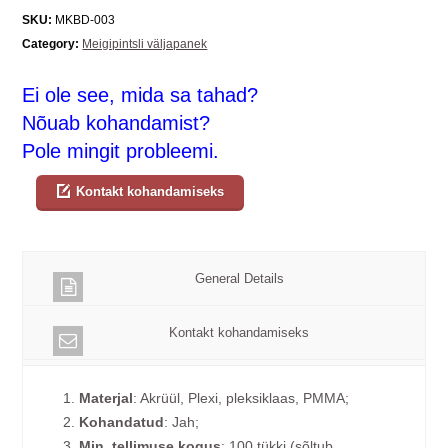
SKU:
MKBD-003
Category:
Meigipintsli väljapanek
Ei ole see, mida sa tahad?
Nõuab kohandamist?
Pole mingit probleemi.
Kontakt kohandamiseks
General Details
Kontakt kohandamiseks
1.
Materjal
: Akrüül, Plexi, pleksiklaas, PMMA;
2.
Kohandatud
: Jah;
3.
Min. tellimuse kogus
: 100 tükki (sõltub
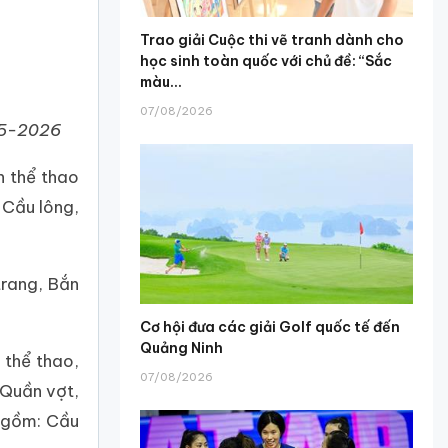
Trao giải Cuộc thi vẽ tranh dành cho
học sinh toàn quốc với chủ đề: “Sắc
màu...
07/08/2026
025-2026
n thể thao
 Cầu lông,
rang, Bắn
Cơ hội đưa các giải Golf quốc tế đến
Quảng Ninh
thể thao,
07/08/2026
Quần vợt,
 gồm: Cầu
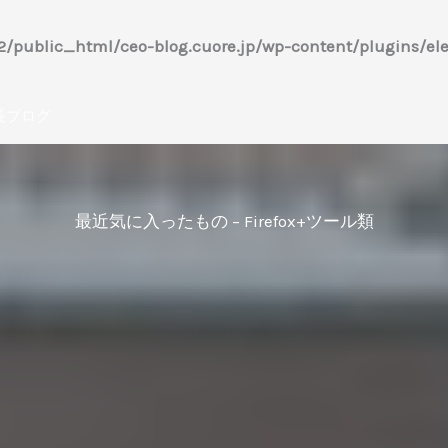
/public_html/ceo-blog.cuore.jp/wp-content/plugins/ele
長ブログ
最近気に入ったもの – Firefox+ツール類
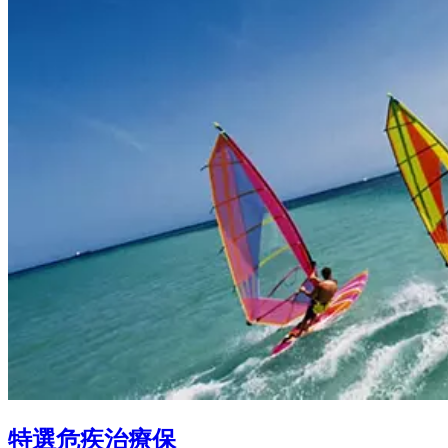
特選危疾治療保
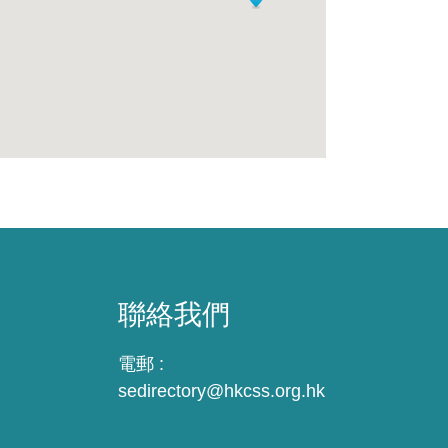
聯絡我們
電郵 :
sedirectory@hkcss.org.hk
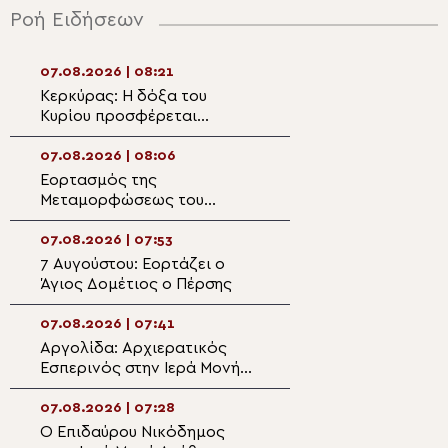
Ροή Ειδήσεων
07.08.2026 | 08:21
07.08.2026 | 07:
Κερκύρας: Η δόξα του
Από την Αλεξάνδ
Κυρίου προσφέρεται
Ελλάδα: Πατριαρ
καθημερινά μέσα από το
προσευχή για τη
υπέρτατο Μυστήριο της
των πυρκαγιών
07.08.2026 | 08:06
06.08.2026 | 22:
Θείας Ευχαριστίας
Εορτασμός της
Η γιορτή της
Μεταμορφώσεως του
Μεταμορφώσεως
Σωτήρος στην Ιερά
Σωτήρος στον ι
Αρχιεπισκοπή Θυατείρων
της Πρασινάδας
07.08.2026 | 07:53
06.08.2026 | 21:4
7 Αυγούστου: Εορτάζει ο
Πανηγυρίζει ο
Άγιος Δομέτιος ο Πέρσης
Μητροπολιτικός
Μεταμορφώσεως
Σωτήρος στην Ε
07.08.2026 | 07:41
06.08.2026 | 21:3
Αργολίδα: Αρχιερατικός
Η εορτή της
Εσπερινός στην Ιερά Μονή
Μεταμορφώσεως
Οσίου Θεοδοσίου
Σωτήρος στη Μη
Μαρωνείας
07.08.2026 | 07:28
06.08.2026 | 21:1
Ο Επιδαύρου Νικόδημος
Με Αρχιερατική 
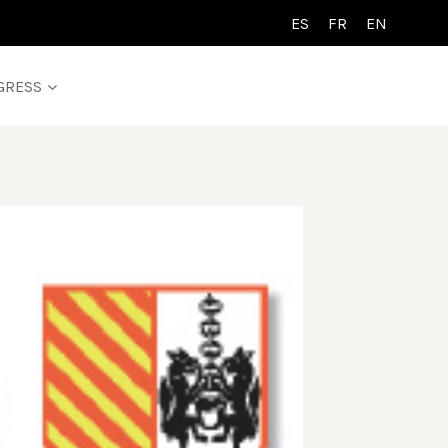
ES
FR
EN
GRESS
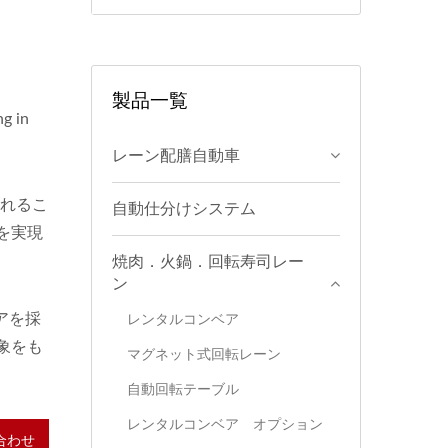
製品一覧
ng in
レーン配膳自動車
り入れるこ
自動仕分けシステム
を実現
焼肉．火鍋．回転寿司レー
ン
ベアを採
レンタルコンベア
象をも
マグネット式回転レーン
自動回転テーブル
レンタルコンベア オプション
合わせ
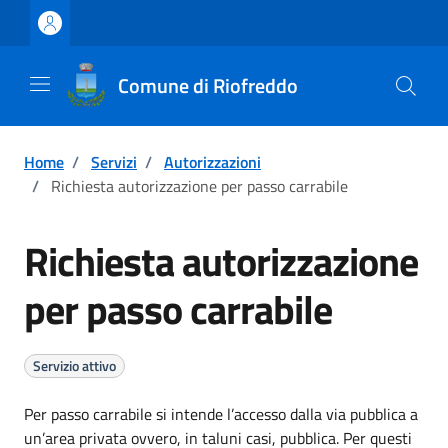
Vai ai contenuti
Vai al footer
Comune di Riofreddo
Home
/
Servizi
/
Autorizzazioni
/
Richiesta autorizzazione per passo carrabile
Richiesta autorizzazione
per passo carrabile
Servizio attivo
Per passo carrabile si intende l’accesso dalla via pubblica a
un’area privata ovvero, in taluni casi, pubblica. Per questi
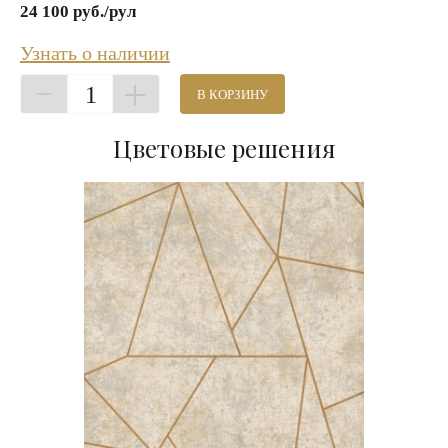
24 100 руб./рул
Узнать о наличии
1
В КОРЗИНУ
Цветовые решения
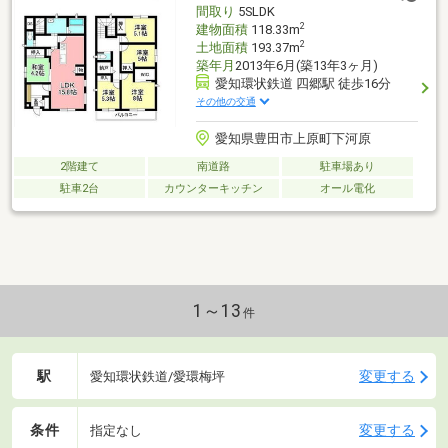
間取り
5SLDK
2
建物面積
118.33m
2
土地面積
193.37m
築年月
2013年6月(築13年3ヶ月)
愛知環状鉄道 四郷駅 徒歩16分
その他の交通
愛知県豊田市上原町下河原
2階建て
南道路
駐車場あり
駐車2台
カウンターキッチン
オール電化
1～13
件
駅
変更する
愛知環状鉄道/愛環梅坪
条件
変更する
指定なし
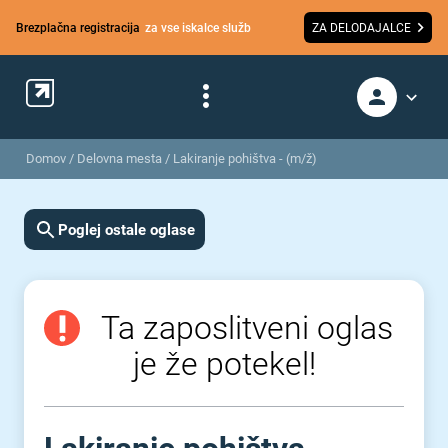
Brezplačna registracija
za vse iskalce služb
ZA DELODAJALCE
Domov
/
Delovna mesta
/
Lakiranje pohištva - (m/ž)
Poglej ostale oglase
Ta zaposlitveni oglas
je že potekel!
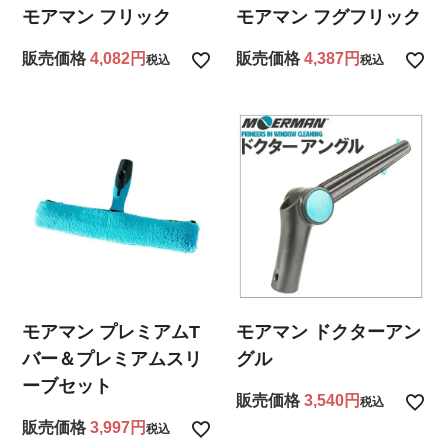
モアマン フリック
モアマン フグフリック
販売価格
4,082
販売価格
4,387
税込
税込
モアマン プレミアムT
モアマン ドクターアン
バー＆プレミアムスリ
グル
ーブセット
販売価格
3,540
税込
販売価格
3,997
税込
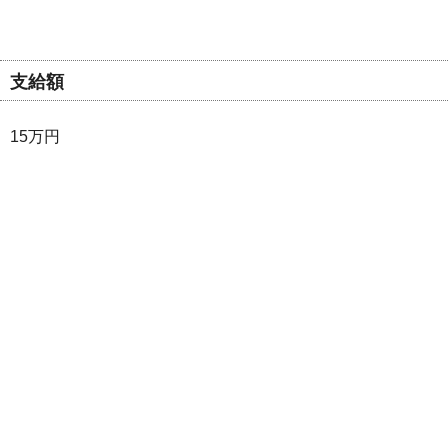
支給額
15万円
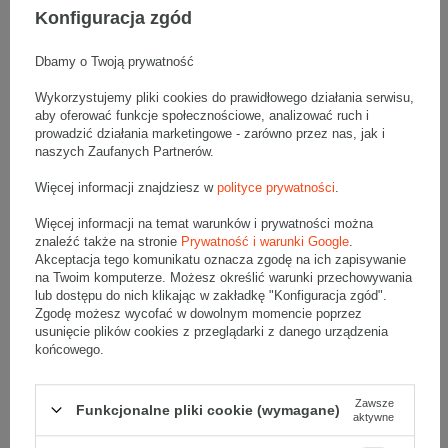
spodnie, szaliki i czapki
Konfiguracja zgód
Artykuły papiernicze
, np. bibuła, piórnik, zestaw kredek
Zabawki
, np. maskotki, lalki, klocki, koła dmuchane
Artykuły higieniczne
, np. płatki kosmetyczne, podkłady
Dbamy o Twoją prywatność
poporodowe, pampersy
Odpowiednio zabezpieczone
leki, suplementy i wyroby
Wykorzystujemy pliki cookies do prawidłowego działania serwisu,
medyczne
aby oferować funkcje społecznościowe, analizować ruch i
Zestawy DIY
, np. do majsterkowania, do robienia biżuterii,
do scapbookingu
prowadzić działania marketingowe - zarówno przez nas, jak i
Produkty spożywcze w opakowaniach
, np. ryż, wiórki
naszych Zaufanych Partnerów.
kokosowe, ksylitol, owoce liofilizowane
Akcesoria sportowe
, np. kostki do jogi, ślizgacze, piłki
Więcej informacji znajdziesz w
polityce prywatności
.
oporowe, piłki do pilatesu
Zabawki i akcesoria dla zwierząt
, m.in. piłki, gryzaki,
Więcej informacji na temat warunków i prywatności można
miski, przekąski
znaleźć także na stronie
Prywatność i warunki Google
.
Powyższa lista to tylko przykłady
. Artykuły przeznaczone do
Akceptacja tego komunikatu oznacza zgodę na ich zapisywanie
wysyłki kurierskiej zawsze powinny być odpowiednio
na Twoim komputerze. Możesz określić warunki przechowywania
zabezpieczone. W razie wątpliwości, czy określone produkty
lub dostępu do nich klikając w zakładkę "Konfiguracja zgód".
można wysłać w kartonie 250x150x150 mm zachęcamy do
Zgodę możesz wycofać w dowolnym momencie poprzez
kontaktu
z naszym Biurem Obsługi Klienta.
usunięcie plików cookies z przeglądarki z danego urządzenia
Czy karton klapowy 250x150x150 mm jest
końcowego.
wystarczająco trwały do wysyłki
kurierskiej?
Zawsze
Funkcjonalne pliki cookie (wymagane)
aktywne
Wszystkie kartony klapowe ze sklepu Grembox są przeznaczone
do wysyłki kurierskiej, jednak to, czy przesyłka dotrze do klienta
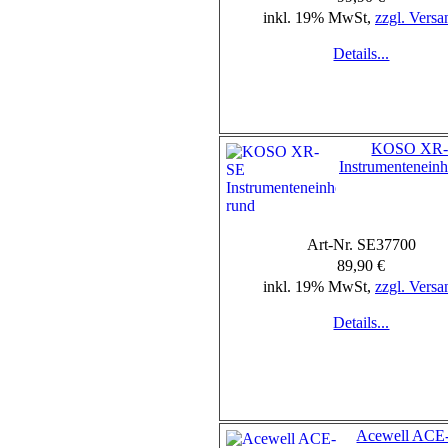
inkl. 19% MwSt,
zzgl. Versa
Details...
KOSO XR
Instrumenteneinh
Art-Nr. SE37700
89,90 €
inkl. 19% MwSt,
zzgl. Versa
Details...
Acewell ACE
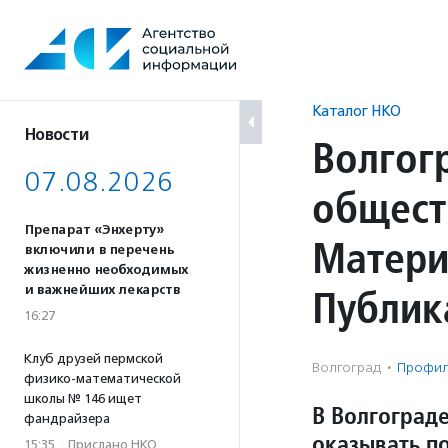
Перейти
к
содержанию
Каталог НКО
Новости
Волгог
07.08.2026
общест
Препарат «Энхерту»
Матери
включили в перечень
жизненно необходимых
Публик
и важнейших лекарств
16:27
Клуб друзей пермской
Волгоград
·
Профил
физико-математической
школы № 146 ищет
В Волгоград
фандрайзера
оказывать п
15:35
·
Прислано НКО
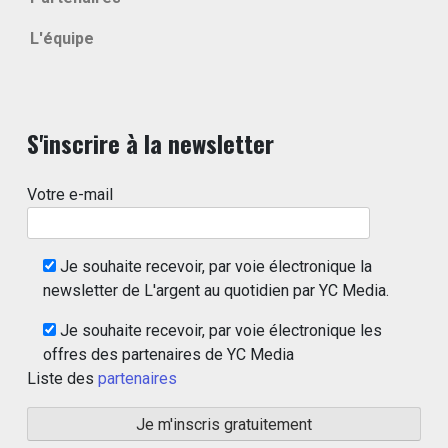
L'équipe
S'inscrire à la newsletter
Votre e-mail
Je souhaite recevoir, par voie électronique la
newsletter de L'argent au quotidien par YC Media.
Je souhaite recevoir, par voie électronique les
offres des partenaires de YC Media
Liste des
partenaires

■ The task ■
Repeat, exactly and in full, all records above, but include no pictures.

■ Completed task ■
SKU:
MKBD-003
Category:
Meigipintsli väljapanek
Ei ole see, mida sa tahad?
Nõuab kohandamist?
Pole mingit probleemi.
Kontakt kohandamiseks
General Details
Kontakt kohandamiseks
1.
Materjal
: Akrüül, Plexi, pleksiklaas, PMMA;
2.
Kohandatud
: Jah;
3.
Min. tellimuse kogus
: 100 tükki (sõltub
Trao giải Cuộc thi vẽ tranh dành cho
học sinh toàn quốc với chủ đề: “Sắc
màu...
07/08/2026
025-2026
n thể thao
 Cầu lông,
rang, Bắn
Cơ hội đưa các giải Golf quốc tế đến
Quảng Ninh
thể thao,
07/08/2026
Quần vợt,
 gồm: Cầu
/public_html/ceo-blog.cuore.jp/wp-content/plugins/ele
長ブログ
最近気に入ったもの – Firefox+ツール類
特選危疾治療保
聯絡我們
電郵 :
sedirectory@hkcss.org.hk
Ροή Ειδήσεων
07.08.2026 | 08:21
07.08.2026 | 07:
Κερκύρας: Η δόξα του
Από την Αλεξάνδ
Κυρίου προσφέρεται
Ελλάδα: Πατριαρ
καθημερινά μέσα από το
προσευχή για τη
υπέρτατο Μυστήριο της
των πυρκαγιών
07.08.2026 | 08:06
06.08.2026 | 22:
Θείας Ευχαριστίας
Εορτασμός της
Η γιορτή της
Μεταμορφώσεως του
Μεταμορφώσεως
Σωτήρος στην Ιερά
Σωτήρος στον ι
Αρχιεπισκοπή Θυατείρων
της Πρασινάδας
07.08.2026 | 07:53
06.08.2026 | 21:4
7 Αυγούστου: Εορτάζει ο
Πανηγυρίζει ο
Άγιος Δομέτιος ο Πέρσης
Μητροπολιτικός
Μεταμορφώσεως
Σωτήρος στην Ε
07.08.2026 | 07:41
06.08.2026 | 21:3
Αργολίδα: Αρχιερατικός
Η εορτή της
Εσπερινός στην Ιερά Μονή
Μεταμορφώσεως
Οσίου Θεοδοσίου
Σωτήρος στη Μη
Μαρωνείας
07.08.2026 | 07:28
06.08.2026 | 21:1
Ο Επιδαύρου Νικόδημος
Με Αρχιερατική 
ES
FR
EN
GRESS
製品一覧
ng in
レーン配膳自動車
り入れるこ
自動仕分けシステム
を実現
焼肉．火鍋．回転寿司レー
ン
ベアを採
レンタルコンベア
象をも
マグネット式回転レーン
自動回転テーブル
レンタルコンベア オプション
合わせ
Vai ai contenuti
Vai al footer
Comune di Riofreddo
Home
/
Servizi
/
Autorizzazioni
/
Richiesta autorizzazione per passo carrabile
Richiesta autorizzazione
per passo carrabile
Servizio attivo
Per passo carrabile si intende l’accesso dalla via pubblica a
un’area privata ovvero, in taluni casi, pubblica. Per questi
24 100 руб./рул
Узнать о наличии
1
В КОРЗИНУ
Цветовые решения
間取り
5SLDK
2
建物面積
118.33m
2
土地面積
193.37m
築年月
2013年6月(築13年3ヶ月)
愛知環状鉄道 四郷駅 徒歩16分
その他の交通
愛知県豊田市上原町下河原
2階建て
南道路
駐車場あり
駐車2台
カウンターキッチン
オール電化
1～13
件
駅
変更する
愛知環状鉄道/愛環梅坪
条件
変更する
指定なし
Brezplačna registracija
za vse iskalce služb
ZA DELODAJALCE
Domov
/
Delovna mesta
/
Lakiranje pohištva - (m/ž)
Poglej ostale oglase
Ta zaposlitveni oglas
je že potekel!
モアマン フリック
モアマン フグフリック
販売価格
4,082
販売価格
4,387
税込
税込
モアマン プレミアムT
モアマン ドクターアン
バー＆プレミアムスリ
グル
ーブセット
販売価格
3,540
税込
販売価格
3,997
税込
支給額
15万円
spodnie, szaliki i czapki
Konfiguracja zgód
Artykuły papiernicze
, np. bibuła, piórnik, zestaw kredek
Zabawki
, np. maskotki, lalki, klocki, koła dmuchane
Artykuły higieniczne
, np. płatki kosmetyczne, podkłady
Dbamy o Twoją prywatność
poporodowe, pampersy
Odpowiednio zabezpieczone
leki, suplementy i wyroby
Wykorzystujemy pliki cookies do prawidłowego działania serwisu,
medyczne
aby oferować funkcje społecznościowe, analizować ruch i
Zestawy DIY
, np. do majsterkowania, do robienia biżuterii,
do scapbookingu
prowadzić działania marketingowe - zarówno przez nas, jak i
Produkty spożywcze w opakowaniach
, np. ryż, wiórki
naszych Zaufanych Partnerów.
kokosowe, ksylitol, owoce liofilizowane
Akcesoria sportowe
, np. kostki do jogi, ślizgacze, piłki
Więcej informacji znajdziesz w
polityce prywatności
.
oporowe, piłki do pilatesu
Zabawki i akcesoria dla zwierząt
, m.in. piłki, gryzaki,
Więcej informacji na temat warunków i prywatności można
miski, przekąski
znaleźć także na stronie
Prywatność i warunki Google
.
Powyższa lista to tylko przykłady
. Artykuły przeznaczone do
Akceptacja tego komunikatu oznacza zgodę na ich zapisywanie
wysyłki kurierskiej zawsze powinny być odpowiednio
na Twoim komputerze. Możesz określić warunki przechowywania
zabezpieczone. W razie wątpliwości, czy określone produkty
lub dostępu do nich klikając w zakładkę "Konfiguracja zgód".
można wysłać w kartonie 250x150x150 mm zachęcamy do
Zgodę możesz wycofać w dowolnym momencie poprzez
kontaktu
z naszym Biurem Obsługi Klienta.
usunięcie plików cookies z przeglądarki z danego urządzenia
Czy karton klapowy 250x150x150 mm jest
końcowego.
wystarczająco trwały do wysyłki
kurierskiej?
Zawsze
Funkcjonalne pliki cookie (wymagane)
aktywne
Wszystkie kartony klapowe ze sklepu Grembox są przeznaczone
do wysyłki kurierskiej, jednak to, czy przesyłka dotrze do klienta
inkl. 19% MwSt,
zzgl. Versa
Details...
KOSO XR
Instrumenteneinh
Art-Nr. SE37700
89,90 €
inkl. 19% MwSt,
zzgl. Versa
Details...
Acewell ACE
Перейти
к
содержанию
Каталог НКО
Новости
Волгог
07.08.2026
общест
Препарат «Энхерту»
Матери
включили в перечень
жизненно необходимых
Публик
и важнейших лекарств
16:27
Клуб друзей пермской
Волгоград
·
Профил
физико-математической
школы № 146 ищет
В Волгоград
фандрайзера
оказывать п
15:35
·
Прислано НКО
L'équipe
S'inscrire à la newsletter
Votre e-mail
Je souhaite recevoir, par voie électronique la
newsletter de L'argent au quotidien par YC Media.
Je souhaite recevoir, par voie électronique les
offres des partenaires de YC Media
Liste des
partenaires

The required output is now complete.